His immediate thought was of the 1998 red sedan driven by Perdue, who expressed suicidal thoughts to his girlfriend the day before he went missing June 13, 2008.
Richards has kept open Perdue’s case — which predates his time with the sheriff’s department — and regularly searches for the teen, as he does for all his unsolved cases.
“The tip that came in was from a couple of citizens who had seen our work on the Perdue case. They were driving back to Medford on Highway 140 and pulled onto a gravel turnout,” Richards said.
The couple saw the vehicle, marked the spot, came back to town and called the police. Richards went to the location the next day.
“They had marked it exactly where they could see it. I looked, and it wasn’t a Honda. It was like a 1970s Datsun 210, one of those boxy-looking old cars. It looked like it had been stripped down and probably had been sitting there since the ’70s,” Richards said.
“When we were headed over, I was like, ‘Oh my god, we’re gonna solve this case,’ so I was disappointed. But I thought, ‘I’m out here, and this is a large area. I’m gonna put my drone up and look around in the canyon. Just gonna do a drone flight before we head back.’”

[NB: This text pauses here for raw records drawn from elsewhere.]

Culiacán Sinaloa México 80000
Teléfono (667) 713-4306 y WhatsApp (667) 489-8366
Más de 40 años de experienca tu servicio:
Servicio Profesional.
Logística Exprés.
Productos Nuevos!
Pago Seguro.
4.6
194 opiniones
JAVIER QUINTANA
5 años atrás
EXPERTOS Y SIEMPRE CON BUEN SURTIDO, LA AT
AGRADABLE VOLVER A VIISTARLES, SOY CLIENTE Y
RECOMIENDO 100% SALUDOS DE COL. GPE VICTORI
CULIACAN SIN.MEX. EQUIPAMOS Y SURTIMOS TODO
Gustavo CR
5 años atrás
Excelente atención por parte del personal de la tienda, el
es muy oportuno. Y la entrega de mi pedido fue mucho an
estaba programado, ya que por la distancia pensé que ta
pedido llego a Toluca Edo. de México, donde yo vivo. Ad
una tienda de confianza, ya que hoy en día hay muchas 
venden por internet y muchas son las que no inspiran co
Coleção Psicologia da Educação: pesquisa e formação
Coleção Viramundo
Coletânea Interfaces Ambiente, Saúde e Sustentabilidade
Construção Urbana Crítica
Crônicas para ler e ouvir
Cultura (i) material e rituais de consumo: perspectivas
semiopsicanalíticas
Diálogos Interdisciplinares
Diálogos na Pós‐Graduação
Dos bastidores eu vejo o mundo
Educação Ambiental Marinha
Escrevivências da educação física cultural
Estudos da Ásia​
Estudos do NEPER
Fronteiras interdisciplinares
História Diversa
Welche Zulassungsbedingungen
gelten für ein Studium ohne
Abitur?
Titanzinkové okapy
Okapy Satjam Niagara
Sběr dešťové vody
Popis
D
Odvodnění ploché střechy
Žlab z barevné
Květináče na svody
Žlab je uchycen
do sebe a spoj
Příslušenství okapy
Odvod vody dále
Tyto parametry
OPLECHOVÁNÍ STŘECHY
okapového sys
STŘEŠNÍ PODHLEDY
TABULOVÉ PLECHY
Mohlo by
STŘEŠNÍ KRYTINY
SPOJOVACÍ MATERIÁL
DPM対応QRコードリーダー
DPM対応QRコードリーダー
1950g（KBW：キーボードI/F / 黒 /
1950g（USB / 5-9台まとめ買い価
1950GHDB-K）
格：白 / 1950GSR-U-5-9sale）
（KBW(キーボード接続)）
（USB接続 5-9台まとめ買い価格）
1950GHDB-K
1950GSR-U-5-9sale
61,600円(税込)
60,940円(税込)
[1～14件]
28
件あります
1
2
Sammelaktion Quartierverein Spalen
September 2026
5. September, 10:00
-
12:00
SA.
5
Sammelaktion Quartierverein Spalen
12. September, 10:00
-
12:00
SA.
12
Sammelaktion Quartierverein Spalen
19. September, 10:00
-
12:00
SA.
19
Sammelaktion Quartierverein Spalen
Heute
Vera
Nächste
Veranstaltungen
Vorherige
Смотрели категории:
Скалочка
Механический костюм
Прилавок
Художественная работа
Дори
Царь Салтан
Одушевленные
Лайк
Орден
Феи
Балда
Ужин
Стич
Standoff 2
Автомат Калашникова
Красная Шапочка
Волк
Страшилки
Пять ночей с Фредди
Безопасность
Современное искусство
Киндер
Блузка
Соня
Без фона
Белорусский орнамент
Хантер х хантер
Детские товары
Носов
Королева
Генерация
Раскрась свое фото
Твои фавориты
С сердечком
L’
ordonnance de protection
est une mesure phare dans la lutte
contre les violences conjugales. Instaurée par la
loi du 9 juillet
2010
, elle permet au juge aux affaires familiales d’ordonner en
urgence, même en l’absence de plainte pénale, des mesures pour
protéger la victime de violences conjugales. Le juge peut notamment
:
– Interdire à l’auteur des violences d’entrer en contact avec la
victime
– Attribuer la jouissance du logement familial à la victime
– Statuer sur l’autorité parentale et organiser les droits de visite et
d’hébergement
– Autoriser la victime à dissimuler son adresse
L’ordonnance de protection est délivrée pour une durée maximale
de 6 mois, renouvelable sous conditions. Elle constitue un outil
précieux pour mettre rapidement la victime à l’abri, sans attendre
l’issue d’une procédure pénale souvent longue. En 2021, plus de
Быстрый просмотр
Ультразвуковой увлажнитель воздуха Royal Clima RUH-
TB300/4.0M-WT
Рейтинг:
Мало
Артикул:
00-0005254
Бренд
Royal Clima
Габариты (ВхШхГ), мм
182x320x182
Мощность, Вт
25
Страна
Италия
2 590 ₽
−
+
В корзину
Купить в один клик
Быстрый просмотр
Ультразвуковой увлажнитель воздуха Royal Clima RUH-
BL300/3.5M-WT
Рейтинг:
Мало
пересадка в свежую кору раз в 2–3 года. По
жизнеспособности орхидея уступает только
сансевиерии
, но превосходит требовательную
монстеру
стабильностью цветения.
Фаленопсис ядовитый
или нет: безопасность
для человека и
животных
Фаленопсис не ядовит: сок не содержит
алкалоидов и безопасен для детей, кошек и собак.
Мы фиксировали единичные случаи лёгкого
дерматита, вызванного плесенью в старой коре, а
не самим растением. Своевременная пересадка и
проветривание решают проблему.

Richards had to navigate power lines to lower his drone into the canyon, over 180 feet from the roadway.
“It was a really long way down. There was no way you could see it from the highway. When I put the camera down, I was looking right through the top of the Mercedes,” he said.
“I instantly knew who it was.”
Case’s skeletal remains were found a short distance from his vehicle. The medical examiner identified Case on Thursday, and next of kin were notified before sheriff’s officials reported the discovery Friday afternoon in a news release.

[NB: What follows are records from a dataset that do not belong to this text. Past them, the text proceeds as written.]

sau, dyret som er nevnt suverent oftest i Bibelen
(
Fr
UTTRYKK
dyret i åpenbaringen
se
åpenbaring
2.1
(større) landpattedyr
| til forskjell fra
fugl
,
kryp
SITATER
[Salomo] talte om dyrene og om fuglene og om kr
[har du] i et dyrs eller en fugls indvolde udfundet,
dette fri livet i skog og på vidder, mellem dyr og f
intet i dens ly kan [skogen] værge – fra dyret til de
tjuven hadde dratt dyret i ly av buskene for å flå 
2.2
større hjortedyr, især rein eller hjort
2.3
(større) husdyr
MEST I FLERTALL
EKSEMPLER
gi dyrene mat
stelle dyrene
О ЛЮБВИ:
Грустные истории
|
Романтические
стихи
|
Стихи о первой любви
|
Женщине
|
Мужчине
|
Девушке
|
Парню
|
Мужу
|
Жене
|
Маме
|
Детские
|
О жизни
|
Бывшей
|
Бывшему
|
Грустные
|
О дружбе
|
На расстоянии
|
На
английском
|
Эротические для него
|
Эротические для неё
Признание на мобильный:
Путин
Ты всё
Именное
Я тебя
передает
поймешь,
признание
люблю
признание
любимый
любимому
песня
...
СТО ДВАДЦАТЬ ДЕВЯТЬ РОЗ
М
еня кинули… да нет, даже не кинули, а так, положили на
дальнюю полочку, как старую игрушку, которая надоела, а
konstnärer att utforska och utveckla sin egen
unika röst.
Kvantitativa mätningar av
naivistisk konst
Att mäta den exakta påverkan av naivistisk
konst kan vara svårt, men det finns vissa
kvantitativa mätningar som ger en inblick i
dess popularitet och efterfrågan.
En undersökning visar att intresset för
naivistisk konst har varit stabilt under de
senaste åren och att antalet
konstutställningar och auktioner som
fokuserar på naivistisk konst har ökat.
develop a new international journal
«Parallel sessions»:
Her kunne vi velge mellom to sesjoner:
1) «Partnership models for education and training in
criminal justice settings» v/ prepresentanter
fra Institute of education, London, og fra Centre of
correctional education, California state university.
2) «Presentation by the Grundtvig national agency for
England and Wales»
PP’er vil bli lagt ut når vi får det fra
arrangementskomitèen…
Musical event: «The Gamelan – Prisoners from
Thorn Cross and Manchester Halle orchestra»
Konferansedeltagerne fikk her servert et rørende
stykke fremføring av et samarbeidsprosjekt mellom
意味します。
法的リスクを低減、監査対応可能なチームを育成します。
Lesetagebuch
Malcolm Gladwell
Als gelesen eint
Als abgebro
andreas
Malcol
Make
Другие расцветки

Aaron Lewis, a sheriff’s office spokesman, told the Times that detectives have ruled out suspicious causes, but due in part to the condition of the remains, some questions about how Case died might never be answered.
Richards acknowledged the irony that following a tip from a case he’s long hoped to solve brought about the closure of the missing doctor case.
“You can call it dumb luck or divine intervention,” he said.
“I’d probably go with divine intervention.”
Retired Medford police Chief Tim George, the brother of Case’s stepmother, Nance Case, lauded Richard’s tenacity for taking the time to search the canyon even after he learned the reported vehicle was not related to an existing case.
George described the discovery of Case’s remains as “sad, but also a relief.”
“Shawn Richards is a hero in my book. His efforts — and the only reason that Graham’s vehicle was even found — is he decided to fly that drone in that canyon,” George said.
“Search and rescue crews had to rappel down with ropes, in a swath of 100-foot trees hundreds of yards into the forest, just to get to it. … The area was flown by aircraft looking for that vehicle, and it was undetectable. Who knows how long it could have been down there and not been found?”
George added, “Everything ended up being consistent with what we thought — that he wouldn’t be more than an hour from home, and that it would be a place where, when he was under stress, he was taking drives in the evening and going out some place.”
George said closure for the family had been much needed, despite the manner in which Case died.
“It’s finality. I guess that’s the way to describe it … one of those hard pieces of life. They’re hard to understand, but you’ve gotta just try and do your best,” George said.
“Nobody knows what was going through Graham’s mind … He had a tough set of cards dealt to him with the death of his wife. I just feel bad for his children. They lost their mom and dad within a year. That shouldn’t happen to any child.”
Richards said it was hard to explain feeling relief at learning of the death of a missing person.
“It’s happy and sad. Happy we finally located him and the family can know what happened and move on,” Richards said. At the same time, he wishes it could have been different.
Months away from his retirement at the end of the year, Richards said he’s grateful to have solved the case.
“I was pretty determined. I’d love to solve all our missing cases in the next four months, but we’ll see,” he said.